Toxic heavy smog in Pakistan’s cultural capital makes tens of thousands sick - GulfToday

Toxic heavy smog in Pakistan’s cultural capital makes tens of thousands sick


Vehicles move on a highway as smog envelops the areas of Lahore, Pakistan, on Thursday. AFP

Toxic gray smog has sickened tens of thousands of people in Pakistan’s cultural capital of Lahore, forcing authorities to shut schools, markets and parks for four days, officials said on Friday.

The decision came after the country’s second-largest city, with a population of 11 million, was repeatedly ranked the world’s most polluted city. Doctors advised people to wear face masks and stay at home. Residents said many people were coughing and having breathing problems.

“Wearing of marks and staying at home are the two easiest solutions to avoid getting rushed to hospitals with respiratory-related diseases, infections in eyes and skin diseases,” said Salman Kazmi, a doctor at Lahore’s main Mayo Hospital, where thousands of people were treated for such ailments this week.

On Thursday, the concentration of PM 2.5, or tiny particulate matter, in the air approached 450, considered hazardous.

Experts say the burning of crop residue at the start of the winter wheat-planting season is a key cause of the pollution.

Lahore was once known as the city of gardens, which were ubiquitous during the Mughal era of the 16th to 19th centuries. But rapid urbanisation and surging population growth have left little room for greenery.

As Punjab authorities imposed an emergency in the province due to smog, a traders’ body on Friday accused the police of forcing businesses to close in Lahore, which they alleged were in defiance of government directives, Dawn News reported.

Parts of Punjab have been enveloped in smog, which contains unhealthy PM2.5 at much higher levels than the WHO annual air quality guidelines, according to IQAir.

Earlier this week, the provincial government declared a smog lockdown as part of its “environmental and health emergency” in eight cities — Lahore, Nankana Sahib, Sheikhupura, Kasur, Gujranwala, Hafizabad, Sialkot, and Narowal — all of which have had Air Quality Index (AQI) readings beyond safe limits.
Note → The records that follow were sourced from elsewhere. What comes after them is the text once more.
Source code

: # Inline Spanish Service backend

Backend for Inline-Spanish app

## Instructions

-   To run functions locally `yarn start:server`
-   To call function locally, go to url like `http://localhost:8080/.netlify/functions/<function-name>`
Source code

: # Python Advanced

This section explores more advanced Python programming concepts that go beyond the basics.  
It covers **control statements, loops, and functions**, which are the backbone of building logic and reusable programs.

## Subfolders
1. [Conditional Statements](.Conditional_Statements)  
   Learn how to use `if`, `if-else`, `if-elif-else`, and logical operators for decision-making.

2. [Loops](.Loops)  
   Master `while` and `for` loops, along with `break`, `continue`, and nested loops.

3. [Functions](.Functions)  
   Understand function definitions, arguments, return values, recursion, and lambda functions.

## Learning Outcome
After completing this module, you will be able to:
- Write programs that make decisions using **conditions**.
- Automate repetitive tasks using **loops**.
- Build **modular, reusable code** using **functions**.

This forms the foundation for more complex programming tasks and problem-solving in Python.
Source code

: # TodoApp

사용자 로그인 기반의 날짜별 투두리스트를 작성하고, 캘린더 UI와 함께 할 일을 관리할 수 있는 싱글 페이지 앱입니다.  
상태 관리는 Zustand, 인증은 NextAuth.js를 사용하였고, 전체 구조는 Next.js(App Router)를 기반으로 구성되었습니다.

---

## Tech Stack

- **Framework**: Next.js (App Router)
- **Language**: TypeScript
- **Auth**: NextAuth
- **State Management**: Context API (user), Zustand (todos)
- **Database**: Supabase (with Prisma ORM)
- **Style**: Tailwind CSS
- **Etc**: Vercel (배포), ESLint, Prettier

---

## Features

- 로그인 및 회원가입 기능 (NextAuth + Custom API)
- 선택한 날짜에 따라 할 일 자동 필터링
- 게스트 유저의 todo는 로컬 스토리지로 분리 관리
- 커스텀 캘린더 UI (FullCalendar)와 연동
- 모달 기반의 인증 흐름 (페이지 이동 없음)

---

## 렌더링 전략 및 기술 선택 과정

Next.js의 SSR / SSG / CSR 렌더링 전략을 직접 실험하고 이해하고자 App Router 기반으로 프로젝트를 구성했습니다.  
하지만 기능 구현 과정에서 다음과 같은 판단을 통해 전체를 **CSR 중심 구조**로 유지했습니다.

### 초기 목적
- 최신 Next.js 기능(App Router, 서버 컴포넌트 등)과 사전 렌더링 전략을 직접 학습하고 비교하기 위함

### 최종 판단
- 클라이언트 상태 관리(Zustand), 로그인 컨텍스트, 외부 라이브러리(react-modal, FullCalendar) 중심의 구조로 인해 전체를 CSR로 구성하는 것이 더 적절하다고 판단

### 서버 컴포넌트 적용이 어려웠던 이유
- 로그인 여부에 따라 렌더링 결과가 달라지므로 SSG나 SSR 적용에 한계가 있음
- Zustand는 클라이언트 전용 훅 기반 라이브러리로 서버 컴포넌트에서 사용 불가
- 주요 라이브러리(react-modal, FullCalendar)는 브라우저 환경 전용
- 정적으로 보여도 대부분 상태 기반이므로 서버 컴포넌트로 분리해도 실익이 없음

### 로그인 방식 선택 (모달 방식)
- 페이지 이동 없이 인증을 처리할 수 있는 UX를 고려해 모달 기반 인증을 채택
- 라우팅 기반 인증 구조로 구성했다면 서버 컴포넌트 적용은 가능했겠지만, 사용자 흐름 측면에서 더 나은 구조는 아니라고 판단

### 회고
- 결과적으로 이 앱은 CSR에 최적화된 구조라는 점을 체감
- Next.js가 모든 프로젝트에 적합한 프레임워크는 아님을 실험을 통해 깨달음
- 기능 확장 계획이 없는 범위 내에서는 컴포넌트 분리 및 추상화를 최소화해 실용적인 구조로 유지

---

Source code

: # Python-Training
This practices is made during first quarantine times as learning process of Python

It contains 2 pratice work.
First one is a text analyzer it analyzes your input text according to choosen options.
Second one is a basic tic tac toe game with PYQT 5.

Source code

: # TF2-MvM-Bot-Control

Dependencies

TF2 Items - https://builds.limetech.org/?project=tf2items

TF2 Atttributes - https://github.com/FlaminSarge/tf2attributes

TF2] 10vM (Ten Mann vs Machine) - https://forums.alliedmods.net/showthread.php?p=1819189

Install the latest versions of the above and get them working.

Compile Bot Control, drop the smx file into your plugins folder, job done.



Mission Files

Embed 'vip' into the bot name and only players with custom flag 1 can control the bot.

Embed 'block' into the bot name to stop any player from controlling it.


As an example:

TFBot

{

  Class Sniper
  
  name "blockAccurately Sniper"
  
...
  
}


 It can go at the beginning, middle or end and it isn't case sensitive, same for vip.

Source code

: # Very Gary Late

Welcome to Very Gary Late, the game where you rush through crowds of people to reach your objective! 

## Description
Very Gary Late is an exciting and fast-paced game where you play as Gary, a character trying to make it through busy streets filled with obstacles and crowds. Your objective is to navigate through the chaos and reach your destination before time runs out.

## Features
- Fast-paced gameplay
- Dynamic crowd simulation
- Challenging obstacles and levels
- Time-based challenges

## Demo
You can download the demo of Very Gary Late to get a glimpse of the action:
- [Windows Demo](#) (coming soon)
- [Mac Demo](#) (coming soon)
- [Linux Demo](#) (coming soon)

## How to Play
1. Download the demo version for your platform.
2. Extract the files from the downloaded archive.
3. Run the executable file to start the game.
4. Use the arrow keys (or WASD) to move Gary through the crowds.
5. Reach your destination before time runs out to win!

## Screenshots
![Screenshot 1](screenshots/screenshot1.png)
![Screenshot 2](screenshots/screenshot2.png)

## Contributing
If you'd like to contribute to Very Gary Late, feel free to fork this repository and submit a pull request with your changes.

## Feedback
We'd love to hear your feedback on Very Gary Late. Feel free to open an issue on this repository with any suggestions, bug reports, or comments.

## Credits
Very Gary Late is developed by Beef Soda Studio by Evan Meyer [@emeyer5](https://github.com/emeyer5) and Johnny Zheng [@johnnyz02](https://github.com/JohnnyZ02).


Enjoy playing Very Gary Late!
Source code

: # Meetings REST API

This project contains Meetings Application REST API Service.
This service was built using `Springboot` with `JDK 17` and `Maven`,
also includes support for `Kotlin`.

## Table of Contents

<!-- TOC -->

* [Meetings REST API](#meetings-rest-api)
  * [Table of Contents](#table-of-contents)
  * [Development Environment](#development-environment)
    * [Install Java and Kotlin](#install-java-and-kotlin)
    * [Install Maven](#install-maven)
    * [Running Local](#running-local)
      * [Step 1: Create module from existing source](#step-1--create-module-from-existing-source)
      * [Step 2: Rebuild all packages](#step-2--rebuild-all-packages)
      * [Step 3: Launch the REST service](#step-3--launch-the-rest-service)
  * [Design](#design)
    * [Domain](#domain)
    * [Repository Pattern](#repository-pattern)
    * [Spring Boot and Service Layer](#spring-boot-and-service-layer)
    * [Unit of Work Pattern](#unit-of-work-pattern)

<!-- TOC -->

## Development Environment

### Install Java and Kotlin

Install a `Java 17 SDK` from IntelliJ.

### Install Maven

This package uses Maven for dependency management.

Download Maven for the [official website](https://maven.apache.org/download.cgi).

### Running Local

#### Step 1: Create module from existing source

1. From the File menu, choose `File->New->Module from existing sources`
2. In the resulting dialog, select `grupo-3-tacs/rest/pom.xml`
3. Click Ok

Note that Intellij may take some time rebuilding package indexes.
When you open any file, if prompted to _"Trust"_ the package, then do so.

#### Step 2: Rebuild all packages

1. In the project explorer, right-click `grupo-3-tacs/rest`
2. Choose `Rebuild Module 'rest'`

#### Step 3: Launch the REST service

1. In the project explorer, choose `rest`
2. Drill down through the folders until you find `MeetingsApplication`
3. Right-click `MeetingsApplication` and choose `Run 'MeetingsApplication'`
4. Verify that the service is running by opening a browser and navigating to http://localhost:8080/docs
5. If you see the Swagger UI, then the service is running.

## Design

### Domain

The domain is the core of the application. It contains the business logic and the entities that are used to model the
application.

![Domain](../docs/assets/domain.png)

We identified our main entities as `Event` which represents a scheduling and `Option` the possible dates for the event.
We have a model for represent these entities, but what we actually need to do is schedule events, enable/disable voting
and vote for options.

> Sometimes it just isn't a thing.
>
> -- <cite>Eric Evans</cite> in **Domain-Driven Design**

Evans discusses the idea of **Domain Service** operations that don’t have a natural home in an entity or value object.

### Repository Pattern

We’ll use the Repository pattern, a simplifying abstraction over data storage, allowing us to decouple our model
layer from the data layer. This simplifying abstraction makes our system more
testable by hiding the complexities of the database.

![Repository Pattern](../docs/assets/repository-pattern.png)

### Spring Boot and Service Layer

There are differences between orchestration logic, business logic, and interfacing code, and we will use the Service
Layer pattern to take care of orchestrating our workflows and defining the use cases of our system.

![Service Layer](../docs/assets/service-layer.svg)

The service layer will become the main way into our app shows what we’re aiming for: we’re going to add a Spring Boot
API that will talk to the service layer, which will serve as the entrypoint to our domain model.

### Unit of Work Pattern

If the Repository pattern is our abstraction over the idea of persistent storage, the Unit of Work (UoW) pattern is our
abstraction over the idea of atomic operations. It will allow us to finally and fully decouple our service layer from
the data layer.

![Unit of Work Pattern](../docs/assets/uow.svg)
However, in a revised notification issued on Thursday, the Lahore administration granted permission for city markets and shopping centres to open on Friday, while affirming a complete closure of businesses on Saturday and Sunday.

During the day, trade body All Pakistan Anjuman Tajiran (APAT) leader Naeem Mir said the APAT met with the Lahore Commissioner Muhammad Ali Randhawa, where they agreed to keep businesses open on Nov.9 and Nov.10. He added that they had agreed to shut the markets on Nov.11 and Nov.12.

However, he claimed that police arrived in various markets, and told shopkeepers to close up, which he said was a “clear violation of the understanding between traders and the Lahore commissioner.”

Mir also alleged that the government had pledged to lift the lockdown if it rained. He demanded the authorities to honour their commitment — given that it had rained in the city and the AQI had improved as a result — and immediately announce an end to the lockdown.

According to the government notification, the markets will be completely closed on Saturday and Sunday. The banks, government and private offices, all educational institutions and parks will remain closed on Nov.10, 11 and 12.